Correlation vs Causation
Correlation does not equal causation. Correlation is a measurement of the strength and direction of the relationship between two or more variables. Causation indicates a similar but different relationship between variables, namely that one variable produces an effect on another variable or causes it.
How It Works
Scatter plots are extremely helpful for determining if and how data correlates. The x-axis tracks change in one variable while the y-axis tracks change in the other variable. By looking at the graph, it’s easy to track changes in both variables, putting a focus on how the data relates to each other.
Data can correlate in five basic ways. Two variables can be strongly or weakly correlated and they can be positively or negatively correlated too. Of course, two variables can show no correlation, which means they don’t share a relationship at all.
One aspect correlation measures is the strength of a relationship between variables. “Strong” and “weak” are describing that relationship. Therefore, if two variables are strongly correlated, that means they have a very close relationship - like the relationship between Sally’s income and the number of thefts at the street by the beach. If you knew how much money Sally took home on Tuesday, you’d probably come up with a very close guess to how many thefts occurred that day, too. Meanwhile, if two variables show a weak correlation, that means their relationship is a little more distant. The number of kitchen knives sold per year and the number of violent crimes per year may weakly correlate, for example. Some people may buy the knives as a weapon, but most of us are just trying to cut up vegetables, so a giant spike in knife sales one year might show no change in violent crime rates.
On a scatter plot, you can tell how strongly two variables correlate by drawing a straight line that is as close to as many data points as possible. If data points tend to be close to this line, called a regression line, the correlation is strong between the variables. If data points are farther away from the regression line but still forms a rough line, the correlation is weak between the variables. However, if the data points are distributed so randomly on the scatterplot that it is impossible to draw a neat regression line, then there is no correlation.
Correlation also measures the direction of a relationship between variables. If the direction is positive, that means both variables grow or shrink together. For example, the number of cigarettes a person smokes weekly positively correlates with their overall score on an anxiety test. That means that a low anxiety score is associated with a low use of cigarettes while a high anxiety score is associated with a high use of cigarettes. Two variables can also negatively correlate, like the number of absences a student has and their SAT score. This means that as one variable grows, the other shrinks. For example, if a student has a high number of absences, they’re likely to have a low SAT score. If they have a low number of absences, they’re more likely to have a high SAT score.
Using It
Correlation is extremely helpful for making predictions since it describes the link between two variables, but correlation doesn’t explain why there’s a link in the first place. If two variables show a correlation, one variable may influence the other, or it may not. It could be that a third unaccounted for variable is influencing the both of them, like how the weather caused a spike in both ice cream profits and car thefts in the opening example. It could also be that two variables share no deeper relationship than correlation - random data can and does sometimes strongly correlate.

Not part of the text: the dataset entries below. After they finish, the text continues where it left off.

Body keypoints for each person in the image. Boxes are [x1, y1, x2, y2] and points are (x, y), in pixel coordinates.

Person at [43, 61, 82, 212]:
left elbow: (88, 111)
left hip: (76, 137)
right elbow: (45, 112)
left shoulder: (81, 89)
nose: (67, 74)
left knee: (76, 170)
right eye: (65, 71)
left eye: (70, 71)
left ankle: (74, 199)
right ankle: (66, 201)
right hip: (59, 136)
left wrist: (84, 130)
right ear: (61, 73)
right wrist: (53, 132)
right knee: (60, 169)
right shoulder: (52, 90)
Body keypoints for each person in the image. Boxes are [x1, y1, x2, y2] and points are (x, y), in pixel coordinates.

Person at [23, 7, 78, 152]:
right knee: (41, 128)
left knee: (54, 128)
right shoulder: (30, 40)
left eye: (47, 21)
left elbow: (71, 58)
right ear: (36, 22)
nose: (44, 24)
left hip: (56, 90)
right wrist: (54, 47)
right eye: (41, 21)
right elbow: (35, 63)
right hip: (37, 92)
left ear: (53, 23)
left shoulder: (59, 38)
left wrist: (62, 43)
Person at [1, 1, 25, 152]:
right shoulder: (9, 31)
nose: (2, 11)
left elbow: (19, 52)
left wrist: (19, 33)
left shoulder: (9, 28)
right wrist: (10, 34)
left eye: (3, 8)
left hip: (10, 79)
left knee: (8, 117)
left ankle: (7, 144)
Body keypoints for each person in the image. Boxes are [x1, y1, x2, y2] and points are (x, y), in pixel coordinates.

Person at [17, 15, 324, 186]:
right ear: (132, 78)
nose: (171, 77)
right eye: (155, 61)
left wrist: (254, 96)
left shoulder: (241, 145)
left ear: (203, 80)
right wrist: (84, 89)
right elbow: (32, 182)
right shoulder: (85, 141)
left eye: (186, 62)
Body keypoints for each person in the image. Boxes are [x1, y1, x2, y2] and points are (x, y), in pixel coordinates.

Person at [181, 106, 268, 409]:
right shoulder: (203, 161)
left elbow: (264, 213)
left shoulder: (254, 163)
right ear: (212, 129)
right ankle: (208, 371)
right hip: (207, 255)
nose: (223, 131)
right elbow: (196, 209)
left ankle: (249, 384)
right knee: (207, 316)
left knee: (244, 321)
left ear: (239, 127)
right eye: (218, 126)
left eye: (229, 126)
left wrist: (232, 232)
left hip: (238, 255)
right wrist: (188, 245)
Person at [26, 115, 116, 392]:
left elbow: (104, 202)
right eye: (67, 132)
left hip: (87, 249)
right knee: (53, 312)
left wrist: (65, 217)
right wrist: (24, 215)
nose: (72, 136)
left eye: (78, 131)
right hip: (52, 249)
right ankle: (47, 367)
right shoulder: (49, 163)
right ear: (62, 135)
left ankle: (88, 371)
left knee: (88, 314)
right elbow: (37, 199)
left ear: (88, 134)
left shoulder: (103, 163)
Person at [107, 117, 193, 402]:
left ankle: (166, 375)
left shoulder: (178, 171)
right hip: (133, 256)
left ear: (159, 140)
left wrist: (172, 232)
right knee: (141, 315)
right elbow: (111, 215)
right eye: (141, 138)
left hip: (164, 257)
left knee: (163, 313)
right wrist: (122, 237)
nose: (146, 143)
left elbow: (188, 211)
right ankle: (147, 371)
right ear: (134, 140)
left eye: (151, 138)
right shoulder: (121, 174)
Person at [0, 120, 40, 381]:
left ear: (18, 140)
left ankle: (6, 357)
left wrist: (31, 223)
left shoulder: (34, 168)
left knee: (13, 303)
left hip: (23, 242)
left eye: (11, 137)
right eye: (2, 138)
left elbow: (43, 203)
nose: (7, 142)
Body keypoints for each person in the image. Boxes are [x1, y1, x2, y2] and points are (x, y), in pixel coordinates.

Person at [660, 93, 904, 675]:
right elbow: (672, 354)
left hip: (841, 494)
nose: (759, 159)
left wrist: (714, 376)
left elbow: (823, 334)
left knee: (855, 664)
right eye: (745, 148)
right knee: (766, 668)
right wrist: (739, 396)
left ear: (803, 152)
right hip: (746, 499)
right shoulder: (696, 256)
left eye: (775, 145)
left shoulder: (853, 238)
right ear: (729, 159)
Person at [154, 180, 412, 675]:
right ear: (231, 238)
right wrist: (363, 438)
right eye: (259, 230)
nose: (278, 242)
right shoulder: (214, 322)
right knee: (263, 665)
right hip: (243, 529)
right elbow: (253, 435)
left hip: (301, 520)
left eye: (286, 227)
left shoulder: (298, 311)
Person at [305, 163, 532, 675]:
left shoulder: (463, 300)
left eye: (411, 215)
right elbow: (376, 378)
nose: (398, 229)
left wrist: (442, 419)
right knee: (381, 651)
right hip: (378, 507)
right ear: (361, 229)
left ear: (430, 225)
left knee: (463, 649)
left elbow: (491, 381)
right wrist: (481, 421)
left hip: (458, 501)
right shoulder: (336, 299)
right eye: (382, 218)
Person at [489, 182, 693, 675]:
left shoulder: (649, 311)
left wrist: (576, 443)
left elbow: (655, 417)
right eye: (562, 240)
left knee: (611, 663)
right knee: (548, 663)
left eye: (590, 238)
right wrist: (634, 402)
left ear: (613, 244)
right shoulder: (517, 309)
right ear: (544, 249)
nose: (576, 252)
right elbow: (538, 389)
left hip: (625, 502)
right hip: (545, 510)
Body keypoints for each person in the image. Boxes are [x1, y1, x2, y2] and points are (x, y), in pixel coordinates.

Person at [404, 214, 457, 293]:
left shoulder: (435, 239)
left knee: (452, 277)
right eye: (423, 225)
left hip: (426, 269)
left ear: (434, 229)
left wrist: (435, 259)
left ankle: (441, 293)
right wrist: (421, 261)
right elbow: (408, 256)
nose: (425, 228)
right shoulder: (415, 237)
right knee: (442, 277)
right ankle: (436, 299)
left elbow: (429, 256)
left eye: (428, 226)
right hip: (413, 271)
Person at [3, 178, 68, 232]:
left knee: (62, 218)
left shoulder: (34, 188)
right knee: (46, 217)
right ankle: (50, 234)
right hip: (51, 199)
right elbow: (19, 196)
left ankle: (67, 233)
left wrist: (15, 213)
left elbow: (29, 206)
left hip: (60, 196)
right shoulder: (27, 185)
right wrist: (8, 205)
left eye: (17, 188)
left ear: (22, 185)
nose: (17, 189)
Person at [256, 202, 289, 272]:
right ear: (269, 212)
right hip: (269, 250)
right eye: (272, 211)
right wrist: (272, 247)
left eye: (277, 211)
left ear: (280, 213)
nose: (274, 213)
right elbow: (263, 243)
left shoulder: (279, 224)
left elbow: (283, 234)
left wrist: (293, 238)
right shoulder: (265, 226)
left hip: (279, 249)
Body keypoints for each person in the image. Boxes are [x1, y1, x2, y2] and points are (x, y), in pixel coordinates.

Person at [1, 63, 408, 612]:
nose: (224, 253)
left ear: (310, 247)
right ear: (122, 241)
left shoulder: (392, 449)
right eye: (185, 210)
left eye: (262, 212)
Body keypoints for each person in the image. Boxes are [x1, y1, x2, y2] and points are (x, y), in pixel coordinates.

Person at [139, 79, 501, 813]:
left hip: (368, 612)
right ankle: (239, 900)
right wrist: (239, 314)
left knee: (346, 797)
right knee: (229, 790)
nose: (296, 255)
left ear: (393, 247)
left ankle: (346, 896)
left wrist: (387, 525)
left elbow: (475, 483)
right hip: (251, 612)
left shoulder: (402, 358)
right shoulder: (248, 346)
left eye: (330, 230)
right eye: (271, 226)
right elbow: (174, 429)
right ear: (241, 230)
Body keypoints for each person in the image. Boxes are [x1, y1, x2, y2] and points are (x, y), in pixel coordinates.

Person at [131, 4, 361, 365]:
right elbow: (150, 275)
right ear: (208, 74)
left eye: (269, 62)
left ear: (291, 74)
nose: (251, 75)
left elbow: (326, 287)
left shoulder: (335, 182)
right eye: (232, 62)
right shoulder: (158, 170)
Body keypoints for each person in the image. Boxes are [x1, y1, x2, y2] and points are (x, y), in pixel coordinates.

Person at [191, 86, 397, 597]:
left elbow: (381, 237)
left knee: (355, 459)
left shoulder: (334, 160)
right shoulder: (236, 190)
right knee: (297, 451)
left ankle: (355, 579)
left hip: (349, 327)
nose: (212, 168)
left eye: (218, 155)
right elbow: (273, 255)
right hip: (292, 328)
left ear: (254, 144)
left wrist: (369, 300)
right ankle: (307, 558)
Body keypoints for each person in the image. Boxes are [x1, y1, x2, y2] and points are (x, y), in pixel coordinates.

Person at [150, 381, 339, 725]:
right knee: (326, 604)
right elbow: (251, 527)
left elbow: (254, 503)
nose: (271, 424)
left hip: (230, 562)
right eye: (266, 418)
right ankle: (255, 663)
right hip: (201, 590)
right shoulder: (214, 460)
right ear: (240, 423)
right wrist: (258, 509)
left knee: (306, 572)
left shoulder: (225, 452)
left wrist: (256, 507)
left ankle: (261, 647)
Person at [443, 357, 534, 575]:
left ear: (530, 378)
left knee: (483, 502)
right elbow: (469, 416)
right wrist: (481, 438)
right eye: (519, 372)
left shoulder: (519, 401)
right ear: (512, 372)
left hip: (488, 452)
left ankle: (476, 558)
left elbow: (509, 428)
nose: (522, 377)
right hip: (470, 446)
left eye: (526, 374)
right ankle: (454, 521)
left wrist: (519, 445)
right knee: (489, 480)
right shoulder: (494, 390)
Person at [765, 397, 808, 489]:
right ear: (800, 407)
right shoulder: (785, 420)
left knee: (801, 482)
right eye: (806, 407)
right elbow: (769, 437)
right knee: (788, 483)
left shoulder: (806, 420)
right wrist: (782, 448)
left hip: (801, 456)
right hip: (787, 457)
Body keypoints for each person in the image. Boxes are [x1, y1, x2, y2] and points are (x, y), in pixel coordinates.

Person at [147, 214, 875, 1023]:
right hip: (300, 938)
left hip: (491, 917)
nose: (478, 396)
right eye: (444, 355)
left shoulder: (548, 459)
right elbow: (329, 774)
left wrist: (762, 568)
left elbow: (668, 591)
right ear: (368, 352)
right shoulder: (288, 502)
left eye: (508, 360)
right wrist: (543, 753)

Proving that one variable causes a change in another is a much more involved process. In essence, three main conditions must be met. Firstly, when one variable changes, the other must change in tandem. Graphing a scatter plot of the data and finding if and how the variables correlate will give you a good headstart on this step. From there, you can see if the variables really do change together. Secondly, time order must be established. One variable has to occur before a change is noticed in the second variable, i.e. the cause must come before the effect. This step directly follows into the third and final step: eliminate alternative explanations and third variables. If you want to prove that Sally is the car burglar, you have to verify that her income increases after cars are broken into, that her ice cream sales haven’t gone up, and that the fact that it’s summer has no bearing on the situation. Showing correlation isn’t even a full step to proving causation.
It’s worth investigating why data correlates rather than jumping straight to conclusions. When there’s correlation, consider causation, but never assume it.